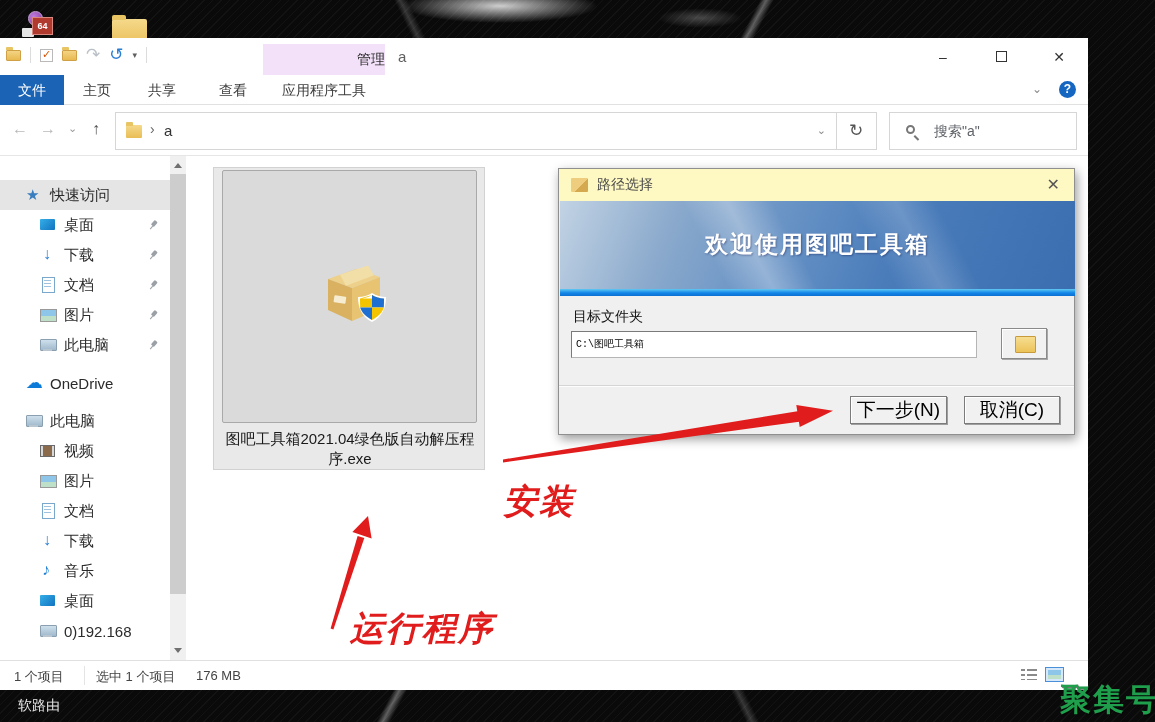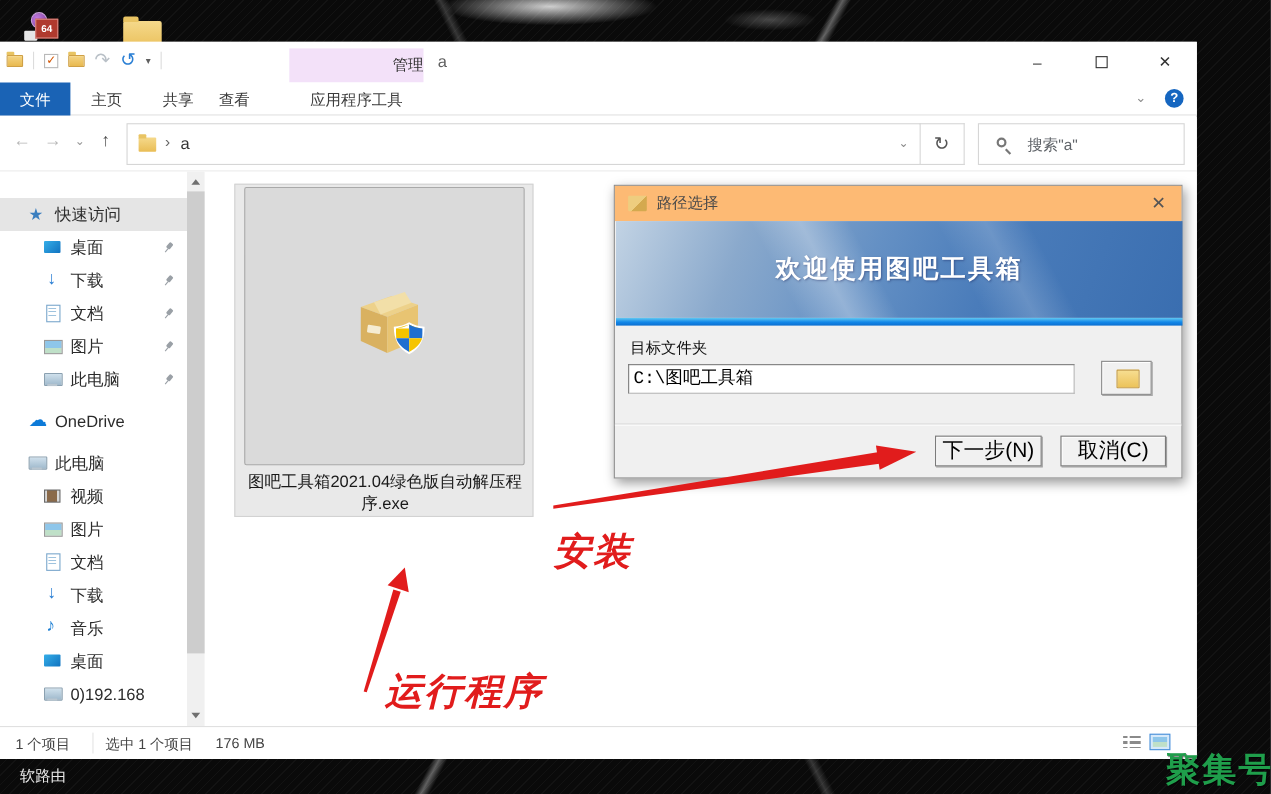--- a/index.html
+++ b/index.html
@@ -53,21 +53,21 @@
     color:#333; font-size:14px; }
   .cap-max-box { width:11px; height:11px; border:1px solid #333; }
 
   
   .tabs { position:absolute; left:0; top:37px; width:100%; height:30px; background:#fff;
     border-bottom:1px solid #e1e1e1; }
   .tab { position:absolute; top:0; height:30px; font-size:14px; color:#3c3c3c; text-align:center; line-height:30px; }
   .tab-file { left:0; width:64px; background:#1a63b5; color:#fff; }
   .tab-home { left:72px; width:50px; }
   .tab-share { left:137px; width:50px; }
-  .tab-view { left:188px; width:50px;text-align:center; }
+  .tab-view { left:208px; width:50px;text-align:center; }
   .tab-apptools { left:263px; width:122px; }
   .ribbon-chevron { position:absolute; right:46px; top:44px; color:#8a8a8a; font-size:12px; }
   .help-btn { position:absolute; right:12px; top:43px; width:17px; height:17px; border-radius:50%;
     background:#1566c0; color:#fff; font-size:12px; font-weight:bold; text-align:center; line-height:17px; }
 
   
   .navbar { position:absolute; left:0; top:68px; width:100%; height:50px; background:#fff;
     border-bottom:1px solid #e6e6e6; }
   .nav-glyph { position:absolute; top:14px; font-size:16px; }
   .addrbox { position:absolute; left:115px; top:6px; width:722px; height:38px; border:1px solid #d6d6d6;
@@ -153,38 +153,38 @@
     background:repeating-linear-gradient(180deg,#8a8a8a 0 2px,transparent 2px 5px); }
   .v-list::after { content:""; position:absolute; left:6px; top:2px; width:10px; height:11px;
     background:repeating-linear-gradient(180deg,#8a8a8a 0 2px,transparent 2px 5px); }
   .v-thumb { width:19px; height:15px; border:1px solid #4a90d9; background:#d6e9fa; position:relative; }
   .v-thumb::before { content:""; position:absolute; left:2px; top:2px; right:2px; bottom:2px;
     background:linear-gradient(180deg,#8ec6ea 0 55%,#bfe0c8 55% 100%); }
 
   
   .dialog { position:absolute; left:558px; top:168px; width:517px; height:267px; background:#f0f0f0;
     border:1px solid #8f8f8f; box-shadow:2px 4px 10px rgba(0,0,0,.4); }
-  .dlg-titlebar { position:absolute; left:0; top:0; width:100%; height:32px; background:#fdba74; }
+  .dlg-titlebar { position:absolute; left:0; top:0; width:100%; height:32px; background:#fef9c3; }
   .dlg-icon { position:absolute; left:12px; top:9px; width:17px; height:14px;
     background:linear-gradient(135deg,#eecd7f 0 55%,#d4a94f 55%); border-radius:1px; }
   .dlg-title { position:absolute; left:38px; top:7px; font-size:14px; color:#4a4a4a; }
   .dlg-close { position:absolute; right:14px; top:6px; color:#555; font-size:16px; }
   .dlg-banner { position:absolute; left:1px; top:32px; width:515px; height:88px;
     background:linear-gradient(112deg,#c2d3e4 0%,#8aa9cc 22%,#6490c4 45%,#4a7cba 65%,#3a6eb0 100%); overflow:hidden; }
   .dlg-banner::after { content:""; position:absolute; inset:0;
     background:linear-gradient(62deg, transparent 30%, rgba(255,255,255,.30) 38%, transparent 46%,
       transparent 60%, rgba(255,255,255,.18) 68%, transparent 75%); }
   .dlg-heading { position:absolute; left:0; top:28px; width:100%; text-align:center; color:#fff;
     font-size:23px; font-weight:bold; letter-spacing:2px; text-shadow:1px 1px 2px rgba(0,0,60,.35); z-index:2; }
   .dlg-strip { position:absolute; left:1px; top:120px; width:515px; height:7px;
     background:linear-gradient(180deg,#62c9f2,#1287e8 55%,#0c6fd0); }
   .dlg-label { position:absolute; left:14px; top:139px; font-size:14px; color:#111; }
   .dlg-input { position:absolute; left:12px; top:162px; width:406px; height:27px; background:#fff;
     border:1px solid #7a7a7a; border-right-color:#b5b5b5; border-bottom-color:#b5b5b5;
-    font-family:"Liberation Mono","DejaVu Sans Mono",monospace; font-size:16px; color:#000;
+    font-family:"Liberation Mono","DejaVu Sans Mono",monospace; font-size:10px; color:#000;
     line-height:25px; padding-left:4px; white-space:nowrap; overflow:hidden; }
   .dlg-browse { position:absolute; left:442px; top:159px; width:46px; height:31px; background:#f1f1f1;
     border:1px solid #8a8a8a; box-shadow:inset 1px 1px 0 #fff, 1px 1px 0 #a8a8a8; }
   .dlg-browse::before { content:""; position:absolute; left:13px; top:7px; width:19px; height:15px;
     background:linear-gradient(180deg,#f7dd90,#ecc35a); border:1px solid #c79b3b; border-radius:1px; }
   .dlg-sep { position:absolute; left:0; top:216px; width:100%; height:2px;
     border-top:1px solid #d5d5d5; border-bottom:1px solid #fdfdfd; }
   .btn-classic { position:absolute; height:28px; background:#f1f1f1; border:1px solid #7b7b7b;
     box-shadow:inset 1px 1px 0 #fff, 1px 1px 0 #9e9e9e; font-size:19px; color:#000; text-align:center;
     line-height:26px; font-family:"Liberation Sans","DejaVu Sans",sans-serif; }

* * * * *

ASSIGNED TASK: Only the lines from the one containing "top:120px; width:515px; height:7px;" to the end of the records should be repeated, exactly as they appear.

ANSWER TO THE PROBLEM:
   .dlg-strip { position:absolute; left:1px; top:120px; width:515px; height:7px;
     background:linear-gradient(180deg,#62c9f2,#1287e8 55%,#0c6fd0); }
   .dlg-label { position:absolute; left:14px; top:139px; font-size:14px; color:#111; }
   .dlg-input { position:absolute; left:12px; top:162px; width:406px; height:27px; background:#fff;
     border:1px solid #7a7a7a; border-right-color:#b5b5b5; border-bottom-color:#b5b5b5;
-    font-family:"Liberation Mono","DejaVu Sans Mono",monospace; font-size:16px; color:#000;
+    font-family:"Liberation Mono","DejaVu Sans Mono",monospace; font-size:10px; color:#000;
     line-height:25px; padding-left:4px; white-space:nowrap; overflow:hidden; }
   .dlg-browse { position:absolute; left:442px; top:159px; width:46px; height:31px; background:#f1f1f1;
     border:1px solid #8a8a8a; box-shadow:inset 1px 1px 0 #fff, 1px 1px 0 #a8a8a8; }
   .dlg-browse::before { content:""; position:absolute; left:13px; top:7px; width:19px; height:15px;
     background:linear-gradient(180deg,#f7dd90,#ecc35a); border:1px solid #c79b3b; border-radius:1px; }
   .dlg-sep { position:absolute; left:0; top:216px; width:100%; height:2px;
     border-top:1px solid #d5d5d5; border-bottom:1px solid #fdfdfd; }
   .btn-classic { position:absolute; height:28px; background:#f1f1f1; border:1px solid #7b7b7b;
     box-shadow:inset 1px 1px 0 #fff, 1px 1px 0 #9e9e9e; font-size:19px; color:#000; text-align:center;
     line-height:26px; font-family:"Liberation Sans","DejaVu Sans",sans-serif; }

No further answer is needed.